The market has generally reacted positively to news that the Intercontinental Exchange (ICE) has been chosen to run the administration of the replacement for the London gold price fix.
ICE Benchmark Administration (IBA), an independent specialist benchmark administrator, will provide the price platform, methodology and overall administration and governance for the LBMA gold price, it said in a press release on Friday. The new mechanism will now go into a testing phase with the LBMA before going live in the first quarter of 2015.

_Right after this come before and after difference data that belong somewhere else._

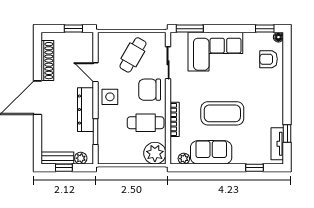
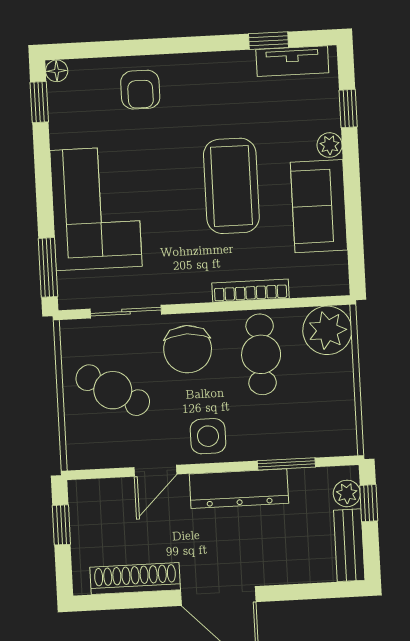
armchair: (269, 59) -> (140, 90), moved
plant: (184, 159) -> (330, 145), moved
window: (64, 168) -> (369, 503), moved

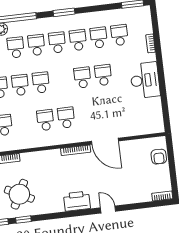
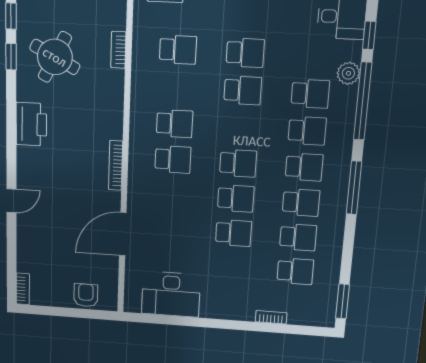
window: (64, 12) -> (354, 188), width x1.44
desk: (145, 80) -> (171, 294), moved
school desk: (41, 83) -> (238, 163), moved
door: (105, 141) -> (123, 234), moved
armchair: (159, 157) -> (86, 295), turned 90
printer: (77, 201) -> (31, 124), moved

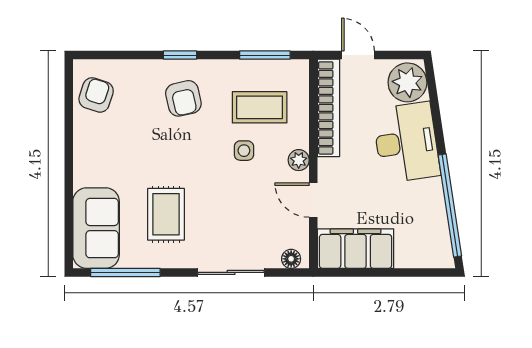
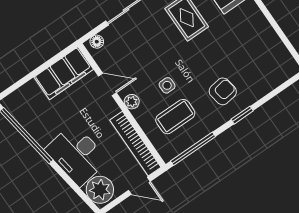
window: (265, 55) -> (193, 149), width x1.44
armchair: (96, 95) -> (275, 59), removed
armchair: (183, 98) -> (223, 91), turned 94

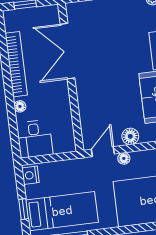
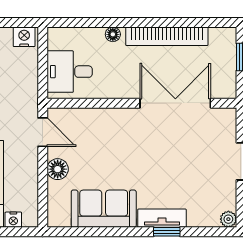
desk: (35, 139) -> (70, 72), moved
floor lamp: (124, 158) -> (31, 158), removed

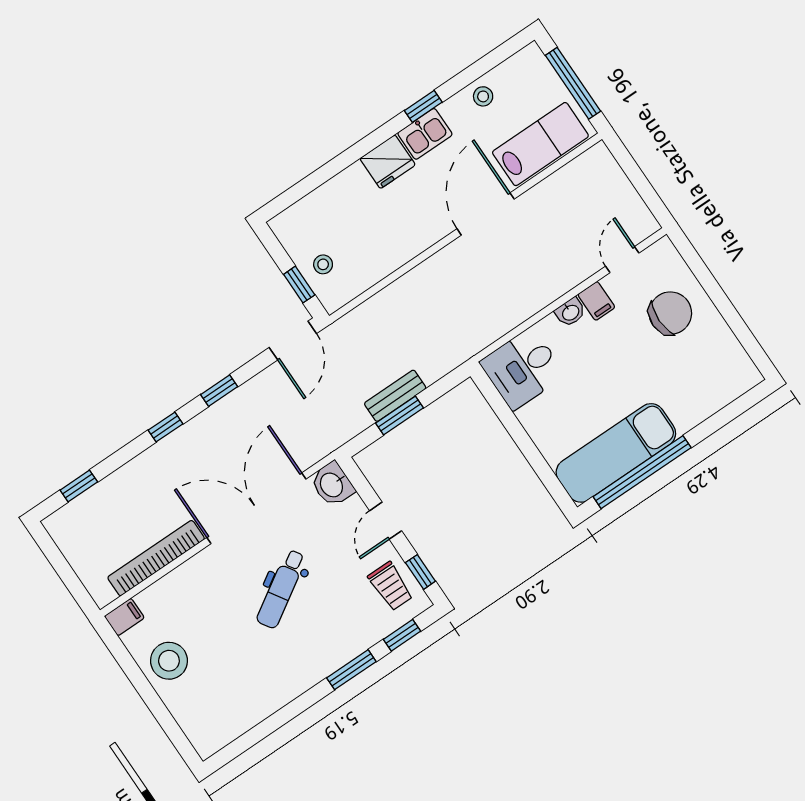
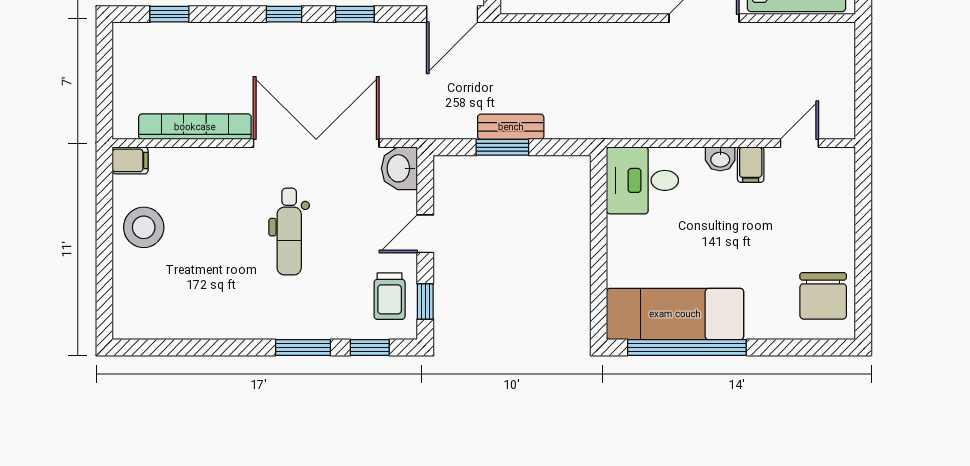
chair: (670, 313) -> (823, 296), moved, turned 90
dental chair: (281, 589) -> (289, 231), turned -58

“It’s an excellent choice – they’ve got proven technology and they’re a quality organisation. They proposed a very elegant solution, and that won the day,” Ross Norman of Sharps Pixley said. “The solution was clearly excellent and it had a bit of flexibility that people liked – for instance, they had a human being generating the starting price, and people liked that.”
The new price benchmarking system will replace the century-old system, whereby several banks agreed a price, with a more transparent version that displays buying and selling volumes in real-time and meets enhanced regulatory oversight.
“With a digital fix, visibility is far heightened… you have far more ability to dovetail down into trades to see who was buying and whether there was any conflict of interest so from a compliance standpoint it’s a big win. From the client’s standpoint, it doesn’t look like it’ll make a huge difference,” Norman added.
Others were less pleased, particularly because it follows the award of the silver price benchmark earlier this year to partners the Chicago Mercantile Exchange Group and Thomson Reuters.
“This [choice] destroys the potential for a cohesive London precious metals market,” one source told FastMarkets.
ICE was one of few bidders to enter a proposition without a partner – the likes of Autilla/CME and Sapient/Thomson Reuters made joint bids.
“Since the ICE bid is not a joint bid, some would argue that this is better since they can coordinate the auction process and the administration process in house and not have to worry about coordination between two parties,” another trader said. “Whether this is a good thing or a bad thing is debatable.”
Via IBA, ICE has administered LIBOR as of February this year and will handle ISDAFIX in future, which is already IOSCO-compliant. Some market participants stressed how important this will be in the eyes of both the LBMA and the UK’s Financial Conduct Authority (FCA), the UK regulator.
“Since the upcoming ‘London Gold Price’ or ‘LBMA Gold Price’ auction benchmark will most probably become a regulated benchmark given current FCA/Bank of England and HM Treasury consultations and discussions with the market, from a regulatory perspective, ICE makes sense. ICE is already familiar with the FCA’s market conduct sourcebook in the area of benchmark regulations,” the trader added.
Many believed that CME or the LME were favourites, particularly given that the CME/Thomson Reuters bid for the silver fix has generally been well received.
“Many thought it was a two-horse race between CME and LME. On the day, the outsider – ICE – won by putting in a good shift,” Norman added.
The twice-daily gold fix, which has been in operation since September 12, 1919, has come under increased regulatory and media scrutiny. While there have not been any findings of wrongdoing, a third-party operator is seen as a critical step in modernising the image of the benchmark process, while also providing enhanced transparency and compliance with legislation.